Your instructions: Leaving out the pictures, please reproduce exactly and only the lines from the one that contains "framed print: present [135,273,201,352]" through the last line below.

The data:
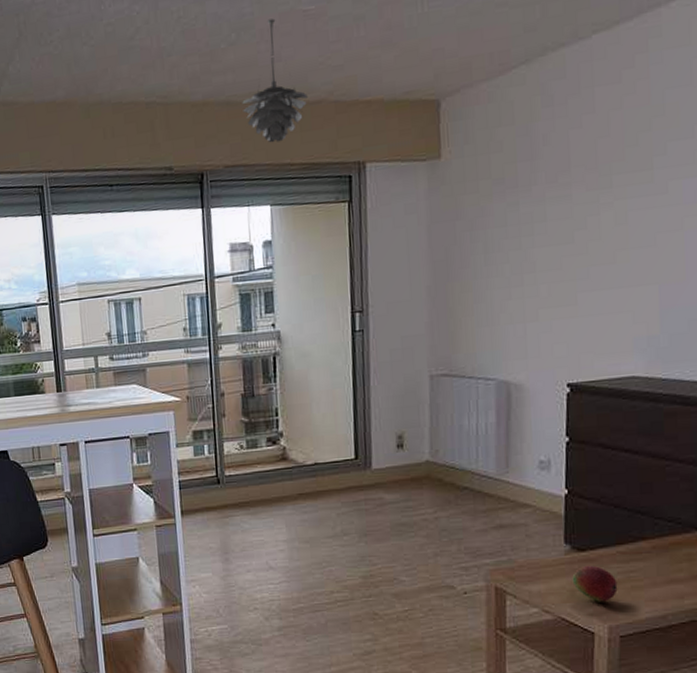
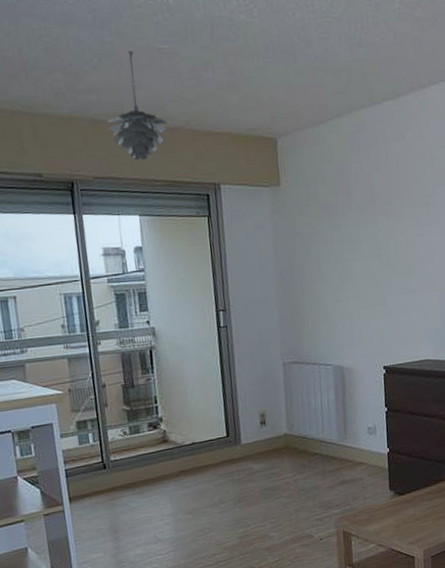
fruit: present [572,565,618,602] -> none [396,505,428,533]

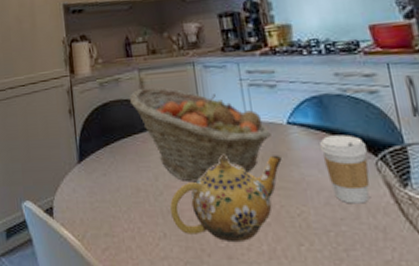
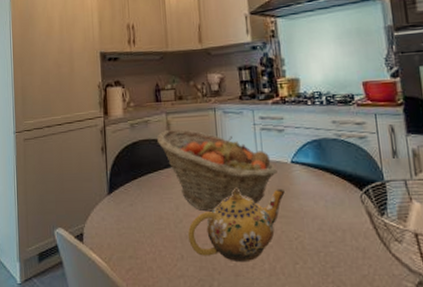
coffee cup: present [320,134,370,204] -> none [317,172,355,230]

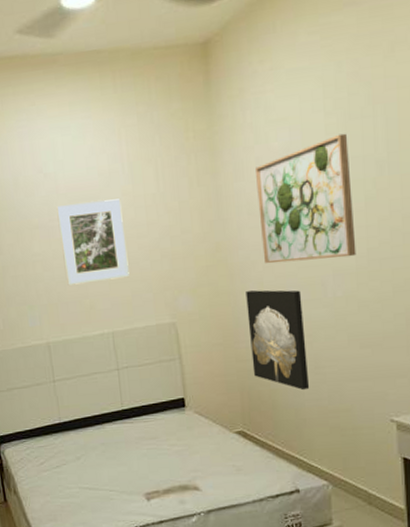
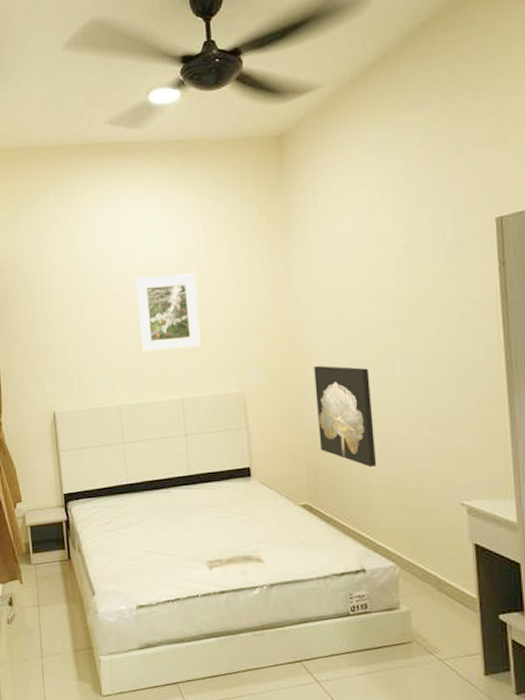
wall art: present [256,133,357,264] -> none [326,221,425,341]

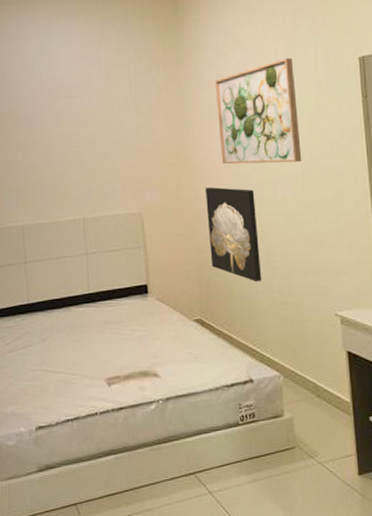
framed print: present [135,273,201,352] -> none [39,99,102,173]
wall art: none [326,221,425,341] -> present [215,57,302,165]

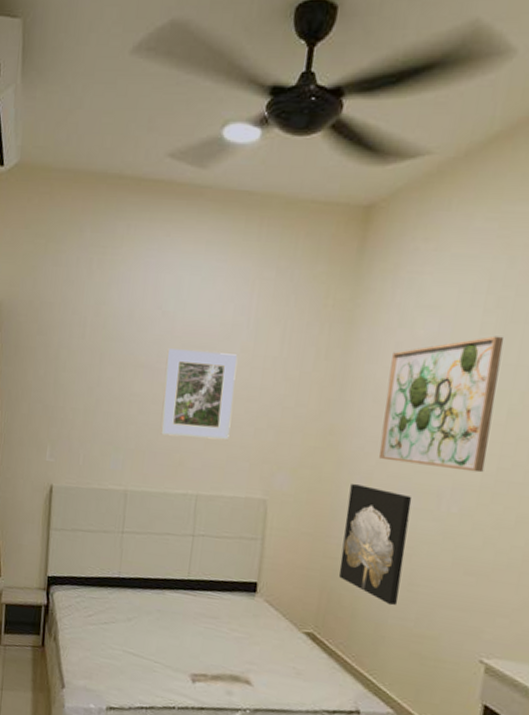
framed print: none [39,99,102,173] -> present [160,348,238,441]

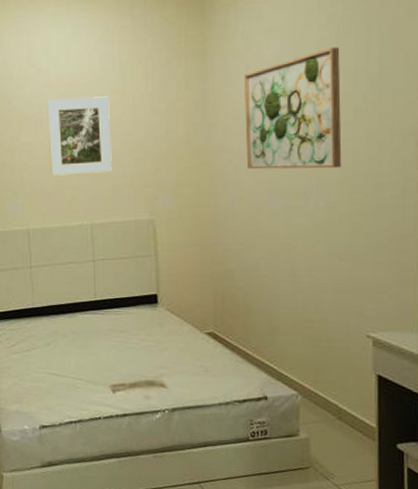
wall art: present [339,484,413,606] -> none [226,194,285,298]

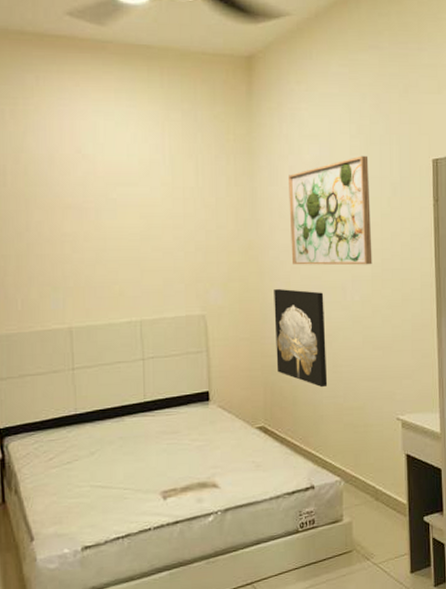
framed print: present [47,96,112,176] -> none [92,188,162,269]
wall art: none [226,194,285,298] -> present [274,289,328,388]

Result of the task:
framed print: present [135,273,201,352] -> none [39,99,102,173]
wall art: none [326,221,425,341] -> present [215,57,302,165]

framed print: none [39,99,102,173] -> present [160,348,238,441]

wall art: present [339,484,413,606] -> none [226,194,285,298]

framed print: present [47,96,112,176] -> none [92,188,162,269]
wall art: none [226,194,285,298] -> present [274,289,328,388]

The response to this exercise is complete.